Hunter Biden
Hunter Biden, son of US President Joe Biden (Image: AP/Patrick Semansky)

All things considered, the bag of cocaine found in the West Wing last month could have produced a lot more weirdness in America’s febrile and conspiracy-addled media. The New York Post piece yesterday seems positively restrained. The Post reported that the bandito blanco in question may have belonged to someone in the “Biden family orbit” — not his son Hunter, the piece specifies — and the president allegedly knows who it is.

Following up on a “shocking claim” in Soldier of Fortune (the online resurrection of the long-running “Journal of Professional Adventurers”), the Post cites “three security sources” Fortune publisher Susan Katz Keating apparently spoke to, one of whom anonymously told her: “If you want the name, ask Joe Biden. He knows who it is.”

The piece does make it clear they have not been able to verify Keating’s claim, but points out that she went so far as to text a “number linked to President Biden in a bid to sniff out the culprit”. The Post tries the number too, and shares the result:

ACtual screen capture from the new york post

So the Post apparently texted a media query to Biden and got back what looks suspiciously like the kind of automatically generated response favoured by government chatbots and scammers. Undeterred, the Post demands: “Did the Secret Service inform you on the identity of WH cocaine culprit?” Apparently this isn’t answered.

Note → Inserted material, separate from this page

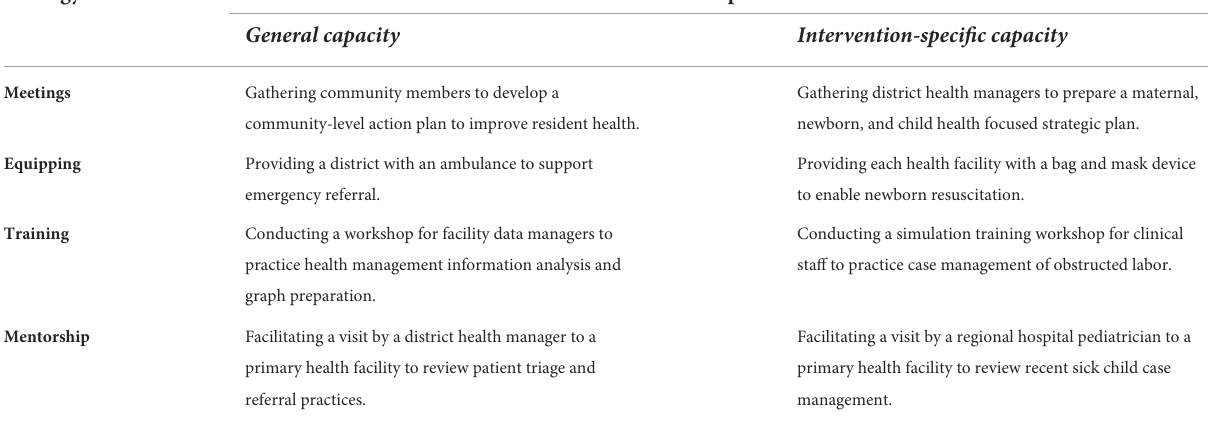
TABLE 2 MERI change strategy activity examples: General and intervention-specific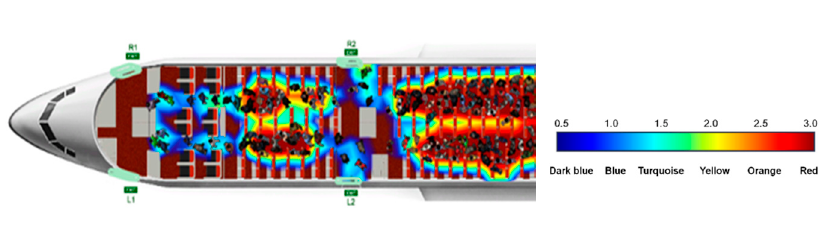
Figure 3. The density level of passenger displayed. The colors represent density level of passenger (Occs/m 2 ).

So what combination of investigative reporting and source cultivation delivered Biden’s digits to Keating and the Post? They might have gone to the homepage of messaging platform community.com and scrolled to “Joe Biden”. Or checked Biden’s X account. Or his Facebook. Or the bio on his Instagram.

Yep, the number “associated with Biden” that Keating tracked down is the widely, widely, so very widely shared number that Biden released to solicit feedback from his constituents in July last year:

The administration on Saturday unveiled a phone number, (302) 404-0880 (Delaware-based, obviously), through the platform and will ask people to share personal stories about how gun violence has changed their lives. The president will relay some of those stories during a White House event Monday highlighting the gun safety legislation he signed into law earlier this month.

We’d bet that not even the most one-eyed Democrat partisan expected that Biden himself was at the other end of that line.